- _PROBLEM TO WORK ON_
Give the lines below again exactly, starting with the line that holds "- 🔮 Predicts" and going on through the line that holds "This project is for educational purposes.".

[Saved data entries]

+++

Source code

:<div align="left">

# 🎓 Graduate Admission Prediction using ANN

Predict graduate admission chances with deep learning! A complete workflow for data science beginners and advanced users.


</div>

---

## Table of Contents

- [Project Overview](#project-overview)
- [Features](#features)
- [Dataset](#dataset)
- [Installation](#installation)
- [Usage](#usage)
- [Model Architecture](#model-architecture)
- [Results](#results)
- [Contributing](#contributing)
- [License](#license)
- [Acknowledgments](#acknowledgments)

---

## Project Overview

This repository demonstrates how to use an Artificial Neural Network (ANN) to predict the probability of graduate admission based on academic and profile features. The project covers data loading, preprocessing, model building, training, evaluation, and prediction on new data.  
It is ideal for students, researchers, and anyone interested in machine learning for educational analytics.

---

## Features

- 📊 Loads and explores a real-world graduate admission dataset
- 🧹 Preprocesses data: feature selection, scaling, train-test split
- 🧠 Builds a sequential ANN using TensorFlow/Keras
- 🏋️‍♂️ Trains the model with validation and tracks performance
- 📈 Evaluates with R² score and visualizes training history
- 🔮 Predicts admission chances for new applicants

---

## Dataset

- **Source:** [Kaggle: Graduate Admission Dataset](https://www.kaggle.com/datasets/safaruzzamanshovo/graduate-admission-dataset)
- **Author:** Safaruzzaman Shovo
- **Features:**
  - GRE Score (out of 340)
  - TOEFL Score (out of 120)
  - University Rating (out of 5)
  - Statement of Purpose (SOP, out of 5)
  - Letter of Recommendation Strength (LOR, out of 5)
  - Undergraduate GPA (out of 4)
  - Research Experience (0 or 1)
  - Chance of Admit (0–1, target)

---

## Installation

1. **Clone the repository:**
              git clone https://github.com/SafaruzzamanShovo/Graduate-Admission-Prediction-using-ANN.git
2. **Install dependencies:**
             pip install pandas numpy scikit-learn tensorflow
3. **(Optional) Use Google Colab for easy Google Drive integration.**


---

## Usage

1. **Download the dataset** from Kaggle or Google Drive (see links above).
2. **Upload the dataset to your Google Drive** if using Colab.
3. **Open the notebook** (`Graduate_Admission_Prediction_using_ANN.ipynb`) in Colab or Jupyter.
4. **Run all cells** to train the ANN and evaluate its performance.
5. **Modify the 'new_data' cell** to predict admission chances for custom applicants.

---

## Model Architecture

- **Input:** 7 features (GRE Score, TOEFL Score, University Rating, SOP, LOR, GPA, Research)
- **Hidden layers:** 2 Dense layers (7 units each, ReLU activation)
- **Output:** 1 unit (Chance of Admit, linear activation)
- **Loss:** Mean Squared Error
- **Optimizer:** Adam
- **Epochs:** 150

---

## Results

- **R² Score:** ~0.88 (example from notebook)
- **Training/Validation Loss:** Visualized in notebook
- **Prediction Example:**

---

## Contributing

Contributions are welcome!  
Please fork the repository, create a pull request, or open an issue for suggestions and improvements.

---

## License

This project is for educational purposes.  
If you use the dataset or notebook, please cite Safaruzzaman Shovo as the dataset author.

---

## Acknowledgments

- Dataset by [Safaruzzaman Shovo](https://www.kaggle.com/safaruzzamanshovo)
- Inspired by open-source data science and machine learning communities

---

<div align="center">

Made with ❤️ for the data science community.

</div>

+++

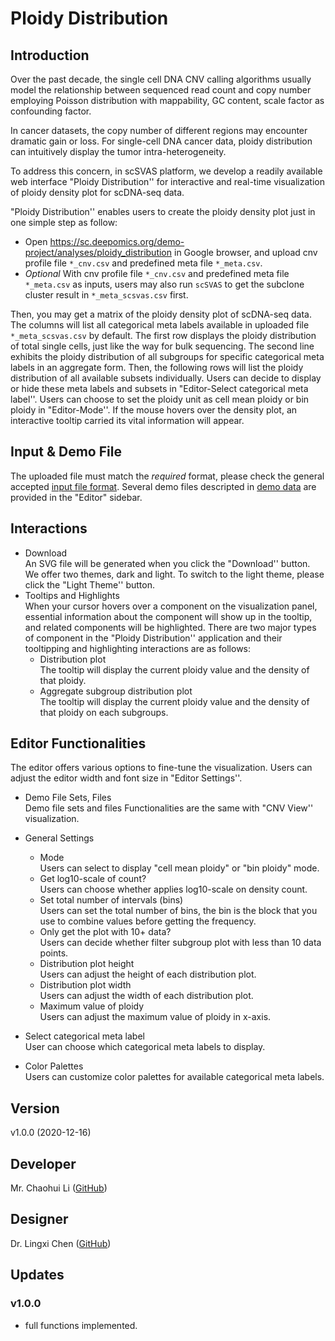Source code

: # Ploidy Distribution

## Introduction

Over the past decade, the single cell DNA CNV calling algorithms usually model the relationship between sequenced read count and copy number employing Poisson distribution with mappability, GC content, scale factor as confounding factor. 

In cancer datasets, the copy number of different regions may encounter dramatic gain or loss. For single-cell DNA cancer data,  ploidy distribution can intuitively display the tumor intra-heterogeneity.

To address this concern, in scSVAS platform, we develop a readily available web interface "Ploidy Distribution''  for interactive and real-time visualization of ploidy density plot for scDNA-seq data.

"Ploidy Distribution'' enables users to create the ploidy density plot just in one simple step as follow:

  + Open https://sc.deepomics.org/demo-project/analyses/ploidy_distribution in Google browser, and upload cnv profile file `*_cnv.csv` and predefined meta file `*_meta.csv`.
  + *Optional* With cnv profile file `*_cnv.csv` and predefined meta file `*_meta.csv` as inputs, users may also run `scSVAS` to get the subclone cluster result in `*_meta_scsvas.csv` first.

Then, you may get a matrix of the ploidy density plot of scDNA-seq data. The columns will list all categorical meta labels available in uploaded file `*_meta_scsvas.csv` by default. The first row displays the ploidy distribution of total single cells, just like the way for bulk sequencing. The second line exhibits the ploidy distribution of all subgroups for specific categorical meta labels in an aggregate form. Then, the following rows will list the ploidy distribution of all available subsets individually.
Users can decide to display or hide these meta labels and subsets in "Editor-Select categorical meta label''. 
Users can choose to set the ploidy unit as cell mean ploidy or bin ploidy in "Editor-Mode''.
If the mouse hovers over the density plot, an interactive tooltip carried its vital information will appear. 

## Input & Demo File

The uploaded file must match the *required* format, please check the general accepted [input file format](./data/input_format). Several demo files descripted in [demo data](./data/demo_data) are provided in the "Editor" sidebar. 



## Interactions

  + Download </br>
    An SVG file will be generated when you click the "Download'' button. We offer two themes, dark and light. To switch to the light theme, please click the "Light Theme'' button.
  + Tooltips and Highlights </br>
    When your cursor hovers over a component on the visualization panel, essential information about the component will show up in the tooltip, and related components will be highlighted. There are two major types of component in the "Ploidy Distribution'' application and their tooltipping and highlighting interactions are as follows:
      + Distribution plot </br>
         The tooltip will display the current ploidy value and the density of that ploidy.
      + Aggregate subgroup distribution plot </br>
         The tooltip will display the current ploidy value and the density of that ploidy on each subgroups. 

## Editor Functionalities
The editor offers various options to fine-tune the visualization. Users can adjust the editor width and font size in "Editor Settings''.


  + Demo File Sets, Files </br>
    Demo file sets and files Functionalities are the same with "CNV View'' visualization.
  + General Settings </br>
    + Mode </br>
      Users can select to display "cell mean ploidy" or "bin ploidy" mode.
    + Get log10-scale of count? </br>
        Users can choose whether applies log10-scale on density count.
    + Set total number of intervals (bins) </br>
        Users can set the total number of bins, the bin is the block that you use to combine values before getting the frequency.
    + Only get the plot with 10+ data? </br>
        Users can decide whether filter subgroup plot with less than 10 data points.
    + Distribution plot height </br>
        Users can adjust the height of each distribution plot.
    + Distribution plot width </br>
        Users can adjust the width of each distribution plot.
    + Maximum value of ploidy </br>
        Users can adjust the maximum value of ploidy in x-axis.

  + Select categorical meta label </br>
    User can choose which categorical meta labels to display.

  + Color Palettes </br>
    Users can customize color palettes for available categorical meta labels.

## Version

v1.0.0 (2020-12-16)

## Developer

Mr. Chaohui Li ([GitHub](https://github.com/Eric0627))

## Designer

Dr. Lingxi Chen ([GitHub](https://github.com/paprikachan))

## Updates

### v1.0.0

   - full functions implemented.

+++

- _EXERCISE RESPONSE_
- 🔮 Predicts admission chances for new applicants

---

## Dataset

- **Source:** [Kaggle: Graduate Admission Dataset](https://www.kaggle.com/datasets/safaruzzamanshovo/graduate-admission-dataset)
- **Author:** Safaruzzaman Shovo
- **Features:**
  - GRE Score (out of 340)
  - TOEFL Score (out of 120)
  - University Rating (out of 5)
  - Statement of Purpose (SOP, out of 5)
  - Letter of Recommendation Strength (LOR, out of 5)
  - Undergraduate GPA (out of 4)
  - Research Experience (0 or 1)
  - Chance of Admit (0–1, target)

---

## Installation

1. **Clone the repository:**
              git clone https://github.com/SafaruzzamanShovo/Graduate-Admission-Prediction-using-ANN.git
2. **Install dependencies:**
             pip install pandas numpy scikit-learn tensorflow
3. **(Optional) Use Google Colab for easy Google Drive integration.**


---

## Usage

1. **Download the dataset** from Kaggle or Google Drive (see links above).
2. **Upload the dataset to your Google Drive** if using Colab.
3. **Open the notebook** (`Graduate_Admission_Prediction_using_ANN.ipynb`) in Colab or Jupyter.
4. **Run all cells** to train the ANN and evaluate its performance.
5. **Modify the 'new_data' cell** to predict admission chances for custom applicants.

---

## Model Architecture

- **Input:** 7 features (GRE Score, TOEFL Score, University Rating, SOP, LOR, GPA, Research)
- **Hidden layers:** 2 Dense layers (7 units each, ReLU activation)
- **Output:** 1 unit (Chance of Admit, linear activation)
- **Loss:** Mean Squared Error
- **Optimizer:** Adam
- **Epochs:** 150

---

## Results

- **R² Score:** ~0.88 (example from notebook)
- **Training/Validation Loss:** Visualized in notebook
- **Prediction Example:**

---

## Contributing

Contributions are welcome!  
Please fork the repository, create a pull request, or open an issue for suggestions and improvements.

---

## License

This project is for educational purposes.  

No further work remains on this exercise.